Bénin : l’interdiction des crèmes éclaircissantes renforce la protection sanitaire

Le gouvernement béninois a engagé une lutte déterminée contre le commerce des produits dépigmentants. À compter du 5 mai dernier, diverses crèmes, lotions et autres préparations destinées à éclaircir la peau sont officiellement prohibées sur l’ensemble du territoire national. Cette mesure radicale cible une pratique très répandue, dont les répercussions sanitaires préoccupent de plus en plus les autorités.

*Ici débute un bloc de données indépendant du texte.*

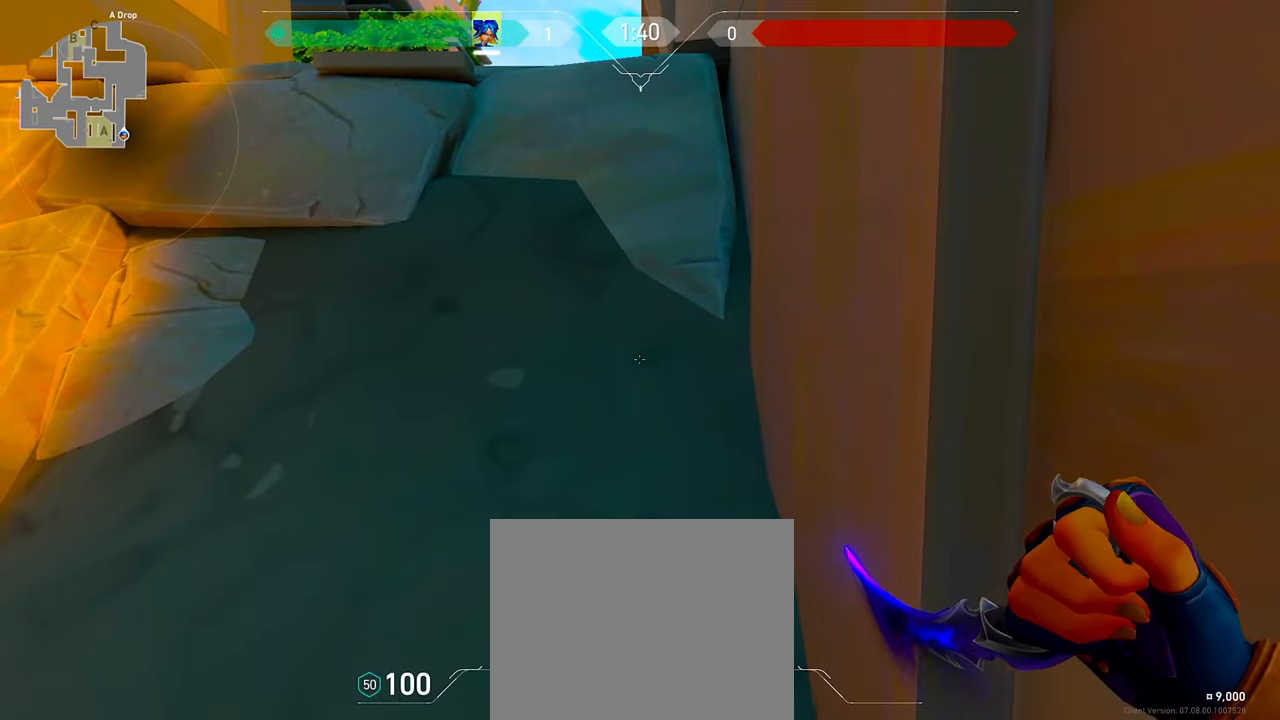
{"keys": [], "events": []}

Un frein au phénomène du « tchatcho »

Au Bénin, le recours aux produits éclaircissants, communément désigné sous le terme « tchatcho », concerne une fraction significative de la population, tous milieux sociaux confondus. Des étals du marché Dantokpa aux boutiques en ligne sur les réseaux sociaux, ces produits étaient jusqu’alors aisément accessibles.

Avec cette nouvelle réglementation, les pouvoirs publics ambitionnent de mettre un terme à cette dissémination. Le ministère de la Santé, en partenariat avec les instances de régulation pharmaceutique, a dressé un inventaire des produits jugés nocifs. Des contrôles renforcés sont désormais prévus, aussi bien chez les grossistes que chez les détaillants.

L’objectif est limpide : interrompre les filières d’approvisionnement d’un commerce particulièrement lucratif, mais souvent tributaire de la contrebande et de préparations artisanales dont la composition échappe à toute supervision.

Des risques sanitaires de plus en plus alarmants

Si l’État a opté pour un durcissement de la réglementation, c’est en raison des multiples alertes émises depuis plusieurs années par les professionnels de santé. Les dermatologues, en particulier, ne cessent de dénoncer les effets dévastateurs de la dépigmentation artificielle.

Les produits visés contiennent fréquemment des substances potentiellement dangereuses telles que l’hydroquinone, des corticoïdes puissants ou encore du mercure. Utilisés de manière répétée, ces composants peuvent entraîner un affaiblissement notable de la peau et provoquer des complications parfois irréversibles.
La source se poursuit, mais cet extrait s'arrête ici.